Time Was Away 1992 – 1997: a collection of dark ambient, sometimes ritual experimental electronic / industrial music

Cathedra, Time Was Away 1992 – 1997, Poland, Zoharum, ZOHAR 191-2 2 x CD (2019)

I must admit I’d not heard of British experimental / industrial musician Mark Crumby until this double set was bowled my way by Ed Pinsent. (Thanks, Ed!) Crumby has had a long career lasting at least some 30 years as both a solo artist with a number of projects and a member of various groups including Konstruktivists. In the mid-1990s, Crumby ran the Cathedra project, issuing several albums on cassette and CD-R through different labels including his own Jara Discs label. Twenty-nine songs of minimalist and often dark ambient instrumental music have been culled from these recordings and released on a double CD set by Zoharum label. The first disc, labelled “Burning Is Irreversible” contains 14 songs of a highly ritual and hypnotic dark ambient nature, and the remaining 15 songs, consisting of repetitive looping music of a cinematic soundtrack nature, make up “The Memory Cage” second disc.

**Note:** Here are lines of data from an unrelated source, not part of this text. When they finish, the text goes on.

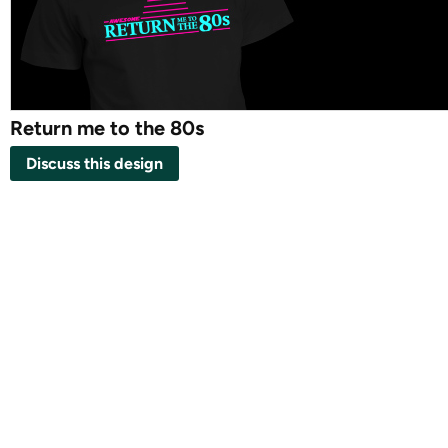
Return me to the 80s
Discuss this design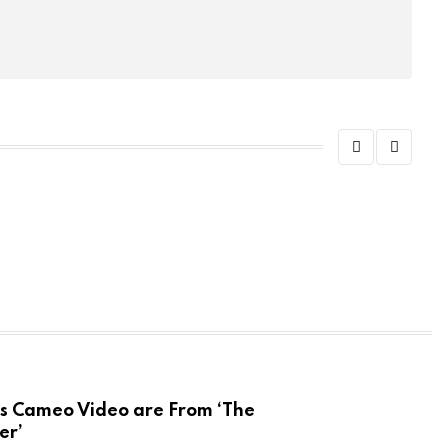
ADVE
You 
SE
ameo Video are From ‘The
er’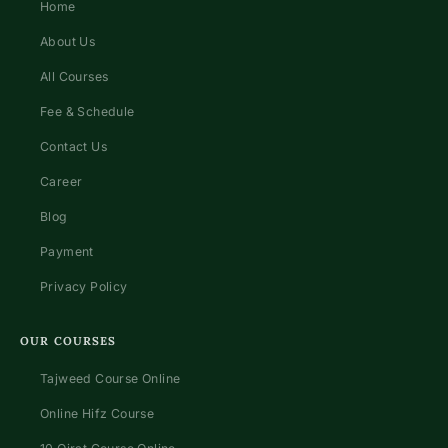
Home
About Us
All Courses
Fee & Schedule
Contact Us
Career
Blog
Payment
Privacy Policy
OUR COURSES
Tajweed Course Online
Online Hifz Course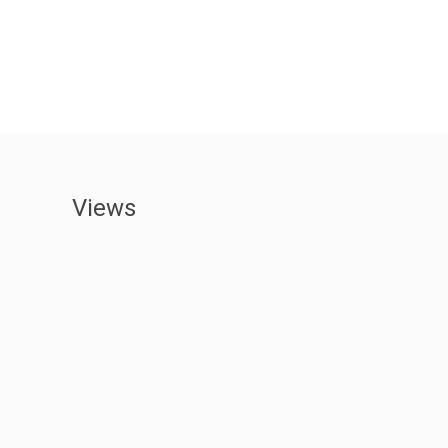
Views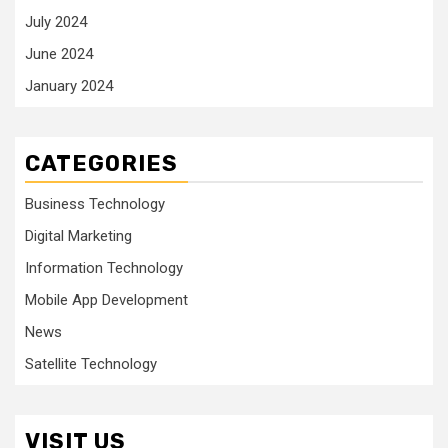
July 2024
June 2024
January 2024
CATEGORIES
Business Technology
Digital Marketing
Information Technology
Mobile App Development
News
Satellite Technology
VISIT US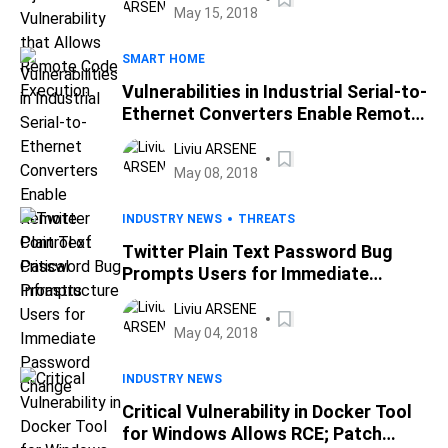
May 15, 2018
SMART HOME
Vulnerabilities in Industrial Serial-to-
Ethernet Converters Enable Remote
Control of Critical Infrastructure
Liviu ARSENE
May 08, 2018
INDUSTRY NEWS
THREATS
Twitter Plain Text Password Bug
Prompts Users for Immediate
Password Change
Liviu ARSENE
May 04, 2018
INDUSTRY NEWS
Critical Vulnerability in Docker Tool
for Windows Allows RCE; Patch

The music on “Burning Is Irreversible” can be very beguiling and quite mysterious, with instruments or samples of instruments and melodies drawing inspiration from foreign cultures afar, and combines elements of industrial, experimental electronic, electro-acoustic and ambient into little worlds of strange, flavoured exotica. All tracks can seem at once familiar, intimate and reassuring yet at the same time distinctive and very self-contained. Chanting, singing and other vocal performances seem a bit distant, as though taking place in a parallel universe that we can see but not reach into. A shadowy patina covers all the songs, rendering them a little like museum pieces having just recently been put on display after decades of hiding in cupboards and attics. This does have the effect of making some of them a bit remote, almost unreachable, when perhaps they should be sounding raw and close to listeners to the point where they potentially absorb the listener physically as well as mentally. On some tracks such as the frosty droning “Sorrowful End”, the mood can be very strong and deeply affecting.

“The Memory Cage” disc features minimalist repetitive looping music with a distinct synthesised orchestral sound and far less atmosphere and flavour than the earlier disc does. After just a couple of tracks, the downward slide in interest and variety in the music is alarmingly apparent: the repetition does very little for the music and each and every piece sounds like a different part of the same long over-arching (but imaginary) soundtrack work. Some tracks like “Emil I” and “Nocturno Romantico” come dangerously close to refined Muzak and some like “Coldest Night” can be damn annoying for their flat tones and unnerving repetition. This part of the album works better as a collection of library music pieces, to be consulted mainly by DJs and musicians for samples of a particular genre of electro-acoustic music.

The compilation is so uneven in the different approaches taken by the music on the two discs that I wonder why the music had to be selected, arranged and packaged in this way. The first CD has far superior music in the way the music itself is treated and produced, and most tracks have highly individual moods and atmospheres. On the other hand, the second CD often does not sound as if much effort was put into the music and the repetition and monotony are tedious. I would say this collection is definitely one for Crumby’s fans: the size of the compilation and the musically narrow nature of the pieces on Disc 2 are not likely to rope in new fans.